■ Brief: The expected output is every record below, transcribed exactly, with the pictures left out.

■ Excerpted records:
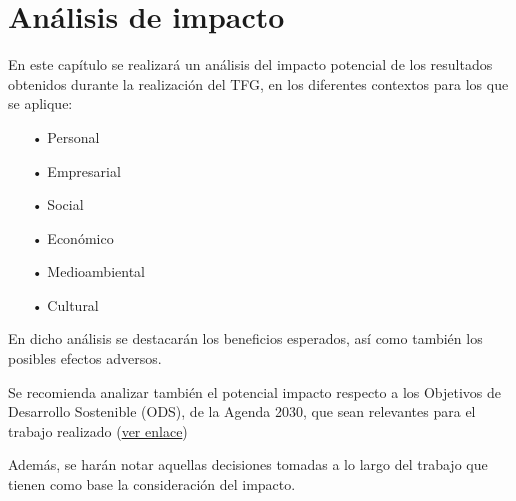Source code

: \chapter{Análisis de impacto}
En este capítulo se realizará un análisis del impacto potencial de los resultados obtenidos durante la realización del TFG, en los diferentes contextos para los que se aplique:

\begin{enumerate}
\item[•] Personal
\item[•] Empresarial
\item[•] Social
\item[•] Económico
\item[•] Medioambiental
\item[•] Cultural
\end{enumerate}

En dicho análisis se destacarán los beneficios esperados, así como también los posibles efectos adversos.

Se recomienda analizar también el potencial impacto respecto a los Objetivos de Desarrollo Sostenible (ODS), de la Agenda 2030, que sean relevantes para el trabajo realizado (\href{https://www.un.org/sustainabledevelopment/es/objetivos-de-desarrollo-sostenible/}{ver enlace})

Además, se harán notar aquellas decisiones tomadas a lo largo del trabajo que tienen como base la consideración del impacto.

■ Expected output:
Source code

: \chapter{Análisis de impacto}
En este capítulo se realizará un análisis del impacto potencial de los resultados obtenidos durante la realización del TFG, en los diferentes contextos para los que se aplique:

\begin{enumerate}
\item[•] Personal
\item[•] Empresarial
\item[•] Social
\item[•] Económico
\item[•] Medioambiental
\item[•] Cultural
\end{enumerate}

En dicho análisis se destacarán los beneficios esperados, así como también los posibles efectos adversos.

Se recomienda analizar también el potencial impacto respecto a los Objetivos de Desarrollo Sostenible (ODS), de la Agenda 2030, que sean relevantes para el trabajo realizado (\href{https://www.un.org/sustainabledevelopment/es/objetivos-de-desarrollo-sostenible/}{ver enlace})

Además, se harán notar aquellas decisiones tomadas a lo largo del trabajo que tienen como base la consideración del impacto.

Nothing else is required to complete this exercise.